文字を持たなかった昭和297 スイカ栽培(6)トンネル①

 昭和中期の鹿児島の農村を舞台に、昭和5(1930)年生まれのミヨ子(母)の来し方を中心に、庶民の暮らしぶりを綴ってきた。

 このところは、昭和40年代初に始めたスイカ栽培について書いており、前回は畝立てについて述べた。続いて、促成栽培のための屋根づくりだ。

 スイカ栽培の初期は露天とハウス栽培の中間のような方法で、「トンネル」と呼んでいた。インターネット上のスイカ栽培の解説にもトンネルを紹介しているものがあるから、いまでも使われているのだろう。ただ、ネットの解説はどちらかというと家庭菜園向けだ。専門、大規模にスイカを作る農家のほとんどは、人が入れる温室のような大型ビニールハウスを使っているのではないだろうか。

 トンネルは、畝に間隔を置いて並べた半円形の支柱の上からビニールを被せ、まさにトンネル状の長い覆いを作るものだ。ミヨ子たちのスイカ畑では、高さ60~70センチだっただろうか。もちろん人は入れない。作業するときはかがむか中腰になった。

 支柱は、ごく初期の頃は竹を割って作っていた、と記憶する。竹はミヨ子たちの家の周りにも、一部をミカン山にした山にもたくさん生えていたし成長も速いから、いちばん入手しやすくかつ費用のかからない資材だった。長い竹を適当な長さに切り、鉈を入れて幅3~4センチくらいに割る。ミヨ子の舅の吉太郎(祖父)は草履も編めるほど竹は身近な素材だったから、その息子である夫の二夫(つぎお。父)も竹の扱いは手慣れたものだった。

 もっとも昔の農家は、鍬や鎌の先といった金物以外、耕作に必要な道具のほとんどを身近な材料で手作りしていた。鍬の柄もすり減ってきたら手頃な木を削って、器用に付け替えていた。

 竹を割ったら、まだ弾力があるうちに畝に組んでいく。畝の通路にだいたい必要な本数の竹を適宜置いておいてから、平たく割った細長い竹を1本ずつ取り、一端を畝と通路の際(きわ)に差し込む。
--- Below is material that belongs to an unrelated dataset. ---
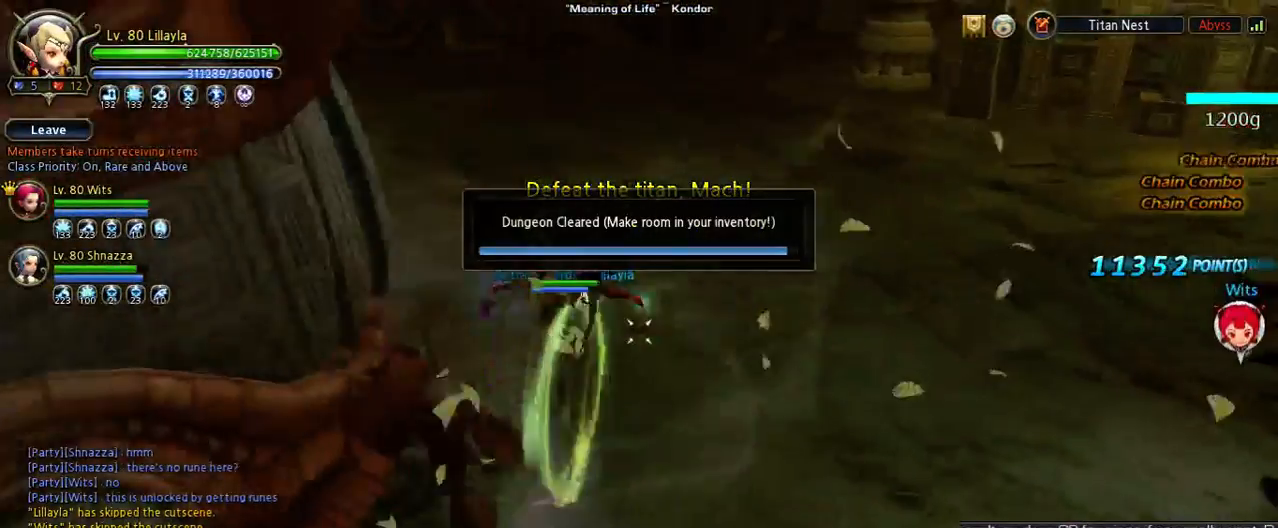
{"keys": [], "events": [[200, "s", "down"], [200, "shift", "down"], [500, "s", "up"], [500, "shift", "up"]]}
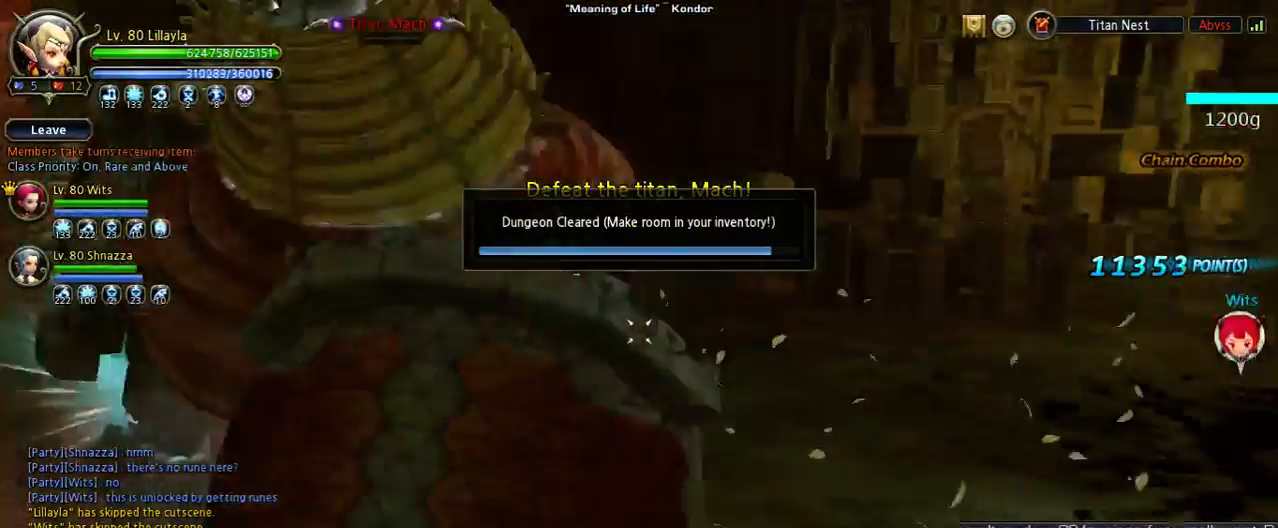
{"keys": ["a", "shift", "w"], "events": [[367, "a", "down"], [367, "shift", "down"], [467, "w", "down"]]}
栽培期間中ずっと使うものなので、しっかり差して固定しなければならないから、これは男手、つまり二夫の仕事だ。これを、等間隔――1メートル弱だろうか――を置きながら、畝の端からもう一方の端まで繰り返す。

 ミヨ子の出番は、竹をまとめて通路に置いておくことぐらいだったが、まだ水分が残っている青い竹はまとまるとけっこうな重さだった。

 竹の表面はトンネルの表側で、畝の片側すべてに竹を差し込み終えると、たくさんの竹が思い思いの弧を描きながらゆらゆらと撓っていた。その光景を二三四(わたし)はなぜかはっきりと覚えている。いろんな竹を自分たちで割って作った支柱の仕上がりは、当然均一ではない。地面に差し込む角度も微妙に違っていただろう。壮観でありながら手作り感があるところが、印象深かったのかもしれない。